In 1980 Congress passed the Comprehensive Environmental Response, Compensation, and Liability Act (CERCLA/Superfund), which regulates conduct at orphaned waste sites, attempts to reduce liability, and provides a funding mechanism to recover U.S. Environmental Protection Agency (EPA) clean-up costs. CERCLA forcibly brings environmental liability to the attention of the business community through strict, joint and several liability that requires responsible parties to cover the costs of clean-up without regard to the percentage of individual environmental contribution or harm. Furthermore, it inhibits the transfer and sale of contaminated property.

In 1995 and 1996 the EPA adopted Risk Based Corrective Action (RBCA) standards that the American Society for Testing and Materials (ASTM) created to establish risk-based cleanup criteria at sites where petroleum and chemical release has occurred. As a consequence, the clean-up levels at certain sites may vary based on their assessed risk and the cost to remediate those properties is reduced. In response to this modification,  the first wave of specialty development companies began operations dedicated to acquiring brownfields.  Brownfields began to be viewed as an investment opportunity and the insurance industry began issuing expanded policies for them.  In 1996, the first private equity/institutional funds were raised to finance the acquisition of brownfield properties however, on-going environmental liability concerns have prevented capital from entering this marketplace and less than $1 billion has been raised to date.  

Remarkably, the current market value of brownfields is estimated between $520 billion and $2 trillion.

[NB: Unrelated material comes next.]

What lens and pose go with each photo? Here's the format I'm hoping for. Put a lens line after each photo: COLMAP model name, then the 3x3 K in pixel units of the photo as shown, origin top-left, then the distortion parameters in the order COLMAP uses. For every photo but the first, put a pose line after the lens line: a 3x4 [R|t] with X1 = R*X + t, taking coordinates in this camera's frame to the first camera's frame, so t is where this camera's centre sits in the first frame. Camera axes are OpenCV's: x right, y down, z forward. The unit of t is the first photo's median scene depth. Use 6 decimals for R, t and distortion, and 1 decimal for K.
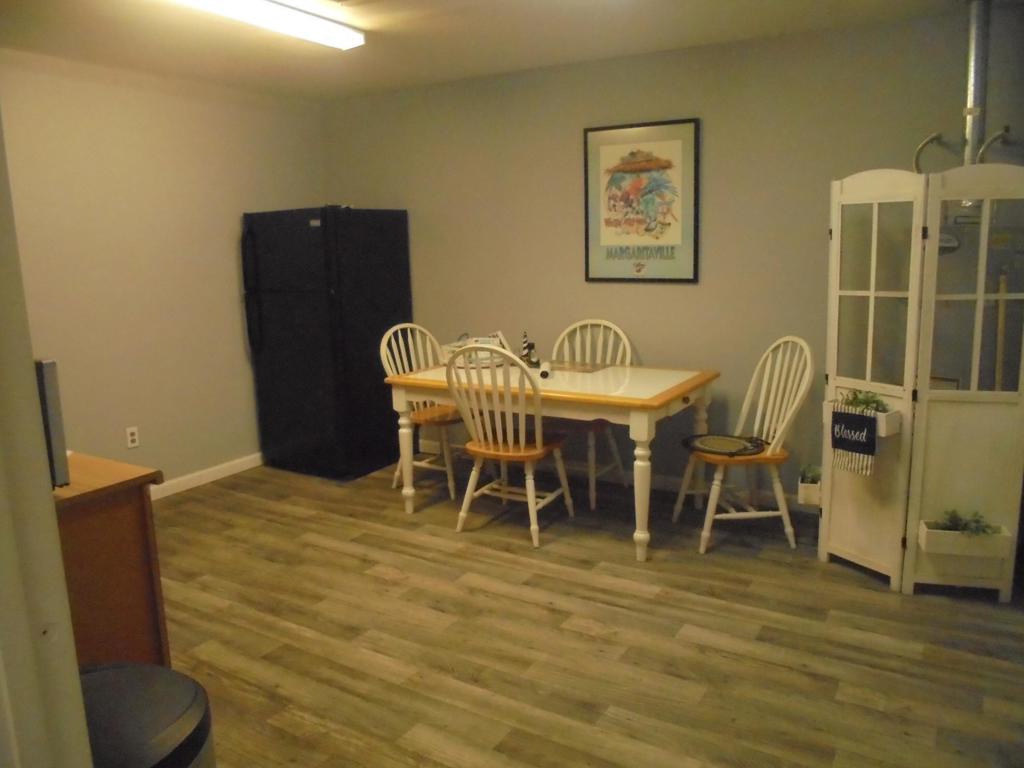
lens RADIAL K [[767.6, 0, 512.0], [0, 767.6, 384.0], [0, 0, 1]] dist [-0.139368, 0.129292]
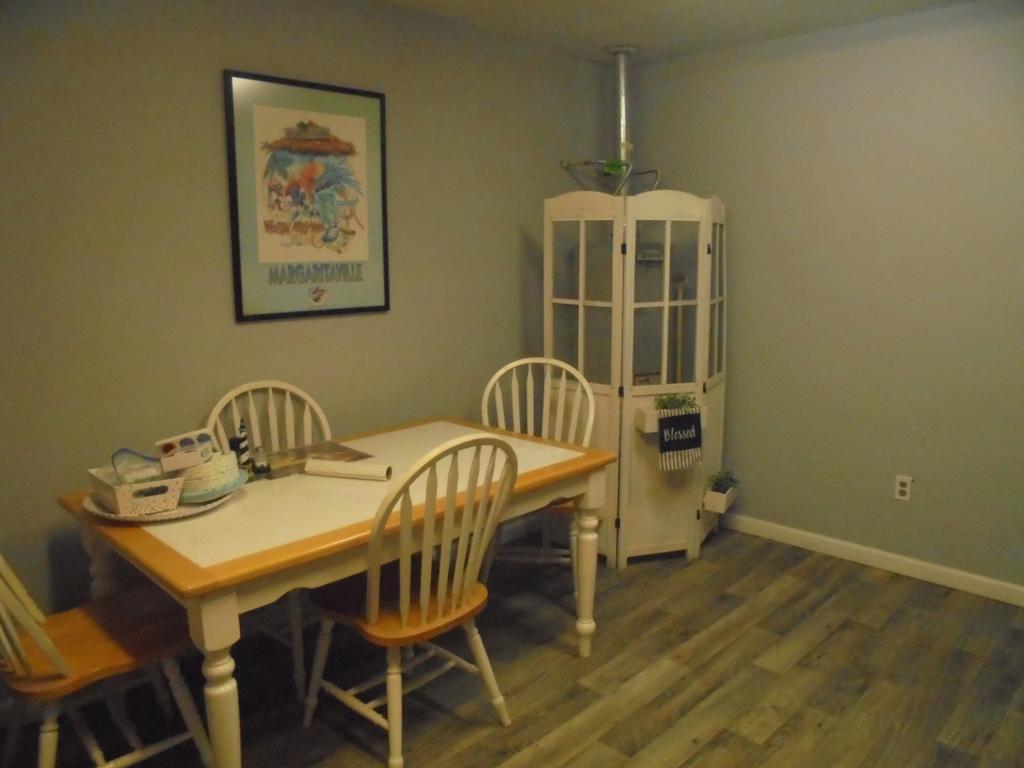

The large disparity between the two estimated values can be attributed to the Environmental Protection Agency’s known contaminated properties ($520 billion)and the National Brownfields Association's estimate ($2 trillion), which includes non-disclosed properties.

Until this point, the firms and investment funds investing in brownfields have attempted to consolidate all of their expertise within one firm.  As a result,the success of the project relies solely on the credibilty and capability of one company. Additionally, most current investment in brownfields is focused on the arbitrage created by the value of the property in relation to the value of the property after the environmental remediation.  Consequently, the value of the contaminated property is vastly diminished simply because of the scarcity of buyers and capital.

In contrast, Brownfields Capital provides a platform for the entire industry to participate in these projects, and it finances the entire project through vertical construction. Investors are able to invest in a fund that relies on inter-industry cooperation and specialization instead of having to rely solely on the competence of one consolidated firm. Likewise, investors are not asked to invest in a group of projects, in which the cost of remediation makes up a significant portion of total project costs.   Instead, Brownfields Capital investors are able to rely on qualified firms that specialize in several disciplines related to brownfields projects and the investment risk is spread over multiple projects.  This unique platform will permanently change how these projects are formed and financed.